Les compétences des divers organes – et de la HES-SO par rapport à chaque haute école – sont définies de manière assez générale et abstraite. La «stratégie des domaines» comprend-elle la création d’un nouvel enseignement? Quel est le degré de précision des lignes budgétaires allouées à chaque école? Les textes disponibles ne le disent pas. Il semble que, jusqu’à présent, les hautes écoles n’ont guère eu à souffrir de directives trop envahissantes. La nouvelle convention est censée renforcer le Rectorat; on peut certes l’interpréter dans un sens très interventionniste; mais le droit de veto cantonal crée un certain contrepoids.

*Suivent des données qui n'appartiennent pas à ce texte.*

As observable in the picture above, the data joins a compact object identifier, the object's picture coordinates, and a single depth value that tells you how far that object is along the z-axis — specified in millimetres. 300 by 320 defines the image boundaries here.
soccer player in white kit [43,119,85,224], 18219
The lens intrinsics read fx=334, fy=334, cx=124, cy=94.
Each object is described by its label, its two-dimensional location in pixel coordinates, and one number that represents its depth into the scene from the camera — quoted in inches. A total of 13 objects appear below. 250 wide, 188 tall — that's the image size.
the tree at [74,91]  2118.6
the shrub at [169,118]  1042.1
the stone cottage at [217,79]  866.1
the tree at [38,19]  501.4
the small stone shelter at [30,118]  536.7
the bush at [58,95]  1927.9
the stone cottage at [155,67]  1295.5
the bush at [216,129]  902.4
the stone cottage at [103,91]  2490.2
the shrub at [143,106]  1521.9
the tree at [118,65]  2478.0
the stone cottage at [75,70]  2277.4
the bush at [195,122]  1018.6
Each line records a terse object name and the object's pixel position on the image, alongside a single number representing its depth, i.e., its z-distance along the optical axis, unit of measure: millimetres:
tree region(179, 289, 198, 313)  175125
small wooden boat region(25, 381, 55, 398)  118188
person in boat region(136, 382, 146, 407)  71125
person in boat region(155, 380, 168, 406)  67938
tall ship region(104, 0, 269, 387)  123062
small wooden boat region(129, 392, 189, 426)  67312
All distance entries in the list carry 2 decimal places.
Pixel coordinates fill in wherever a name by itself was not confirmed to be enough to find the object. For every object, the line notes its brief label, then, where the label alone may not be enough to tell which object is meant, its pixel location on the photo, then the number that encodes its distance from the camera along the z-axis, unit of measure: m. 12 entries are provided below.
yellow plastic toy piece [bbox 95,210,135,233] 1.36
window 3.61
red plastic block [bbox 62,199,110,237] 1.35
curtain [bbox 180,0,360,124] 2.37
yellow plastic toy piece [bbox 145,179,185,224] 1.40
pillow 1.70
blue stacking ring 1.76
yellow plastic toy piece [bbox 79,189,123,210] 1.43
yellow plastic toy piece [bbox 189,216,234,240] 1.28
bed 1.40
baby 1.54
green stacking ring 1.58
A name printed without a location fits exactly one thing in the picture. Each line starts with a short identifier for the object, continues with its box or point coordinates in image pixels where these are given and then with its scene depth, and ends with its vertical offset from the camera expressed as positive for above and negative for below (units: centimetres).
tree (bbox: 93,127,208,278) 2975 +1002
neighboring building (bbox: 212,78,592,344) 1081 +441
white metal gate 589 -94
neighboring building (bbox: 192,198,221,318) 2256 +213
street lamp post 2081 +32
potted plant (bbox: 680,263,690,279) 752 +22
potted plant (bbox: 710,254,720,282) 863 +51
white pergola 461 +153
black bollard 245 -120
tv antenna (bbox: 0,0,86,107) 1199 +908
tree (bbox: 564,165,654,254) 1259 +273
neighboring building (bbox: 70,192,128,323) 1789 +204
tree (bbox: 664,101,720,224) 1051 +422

La HES-SO, si elle ne paraît pas liberticide pour les hautes écoles prises individuellement, du moins jusqu’à présent, constitue assurément une lourde bureaucratie. Imaginons qu’une haute école veuille créer un enseignement dont l’existence relève des organes centraux. Elle devra:

  • s’assurer bien sûr de l’assentiment de son canton, en passant par la direction de la heS cantonale
  • obtenir l’accord du Conseil de domaine
  • soumettre le projet au Conseil participatif de domaine
  • le présenter pour préavis au Conseil de concertation
  • le présenter au Conseil stratégique en vue d’éventuelles recommandations
  • obtenir la décision finale du Rectorat (finale… sous réserve de l’approbation du budget par les cantons).

On comprend les coups de gueule lancés par M. Pierre Keller lorsque l’ECAL est entrée dans la nébuleuse!

Conclusion

La HES-SO est une construction artificielle, échafaudée à seule fin de satisfaire à des exigences administratives fédérales mal conçues. On devrait considérer les institutions de formation, à l’instar des entreprises, comme des maisons, et non comme les pièces d’une grande machinerie. Des maisons dont il faut respecter le caractère et l’unité, et soigner le dynamisme dont une direction libre et responsable est la garante.

Le machin HES-SO n’a en fait guère d’utilité. Il est sans doute souhaitable que les cantons se concertent pour répartir entre eux les disciplines et éviter les doublons dans celles où les effectifs d’étudiants sont faibles; c’est l’affaire des gouvernements. Au-delà, on voit surtout de la paperasse, des coûts inutiles et une construction somme toute fragile: le veto d’un canton sur une décision stratégique ou sur une ligne budgétaire peut tout bloquer.

Plutôt que d’adopter une nouvelle convention – au demeurant pas mal faite compte tenu de la folle complexité de l’affaire –, les cantons devraient agir auprès de la Confédération pour qu’elle reconnaisse désormais chaque haute école cantonale comme interlocutrice, afin que la superstructure occidentale puisse être supprimée.